Travel: Tankwa Karoo


Words and image by Andrew Middleton

Most of the time, an invitation to go somewhere or do something leaves you with a vague impression of what to expect. In the case of a long-weekend trip to explore the upper regions of the Tankwa Karoo, my initial expectations would be shattered like glass under a brick. My co-driver (who is not much of a camper) and I would depart at the crack of dawn, coffee in the belly, sleep in the eyes and the rising sun glinting through our still sparkly windscreen.

With our Touareg’s twin turbos spooled up, we quickly made our way to the front of our six-vehicle convoy, passing the poor overburdened Landy – which would soon to be relegated to a dust cloud of biblical proportions. A shiny red Metalian Mini trailer followed us as Cape Town slid behind the Dutoitskloof Mountain range, and the Tankwa Karoo’s fringes hove into view near Ceres.
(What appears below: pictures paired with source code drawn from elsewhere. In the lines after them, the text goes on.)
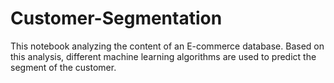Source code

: # Customer-Segmentation

This notebook analyzing the content of an E-commerce database. Based on this analysis, different machine learning algorithms are used to predict the segment of the customer.
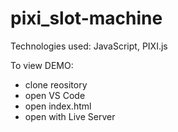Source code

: # pixi_slot-machine

Technologies used: JavaScript, PIXI.js

To view DEMO:
- clone reository
- open VS Code
- open index.html
- open with Live Server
The Tankwa is a mystical place, often overlooked as an empty stretch of nothingness on the way to nowhere, but, in fact, the lack of people and its stark landscape are its best attributes.

From the south, we turned onto the notorious R355 – a gravel road that is the most direct route north to Calvinia, via the now sort-of-famous Tankwa Padstal. Our first evening found us established in the Tankwa Tented Camp, a lovely place in the Stonehenge Nature Reserve, just over an hour-and-a-half’s drive down the R355 from Ceres. Apart from my pale skin having turned into something resembling crispy bacon, there wasn’t much to report. Group leader Johan Viljoen had his solar panels all set up and his fridge going full-blast so that he could shell out icy Jägermeister shots to unsuspecting passers-by. Everyone was in high spirits, keen for a taste of adventure in places where few dare to roam.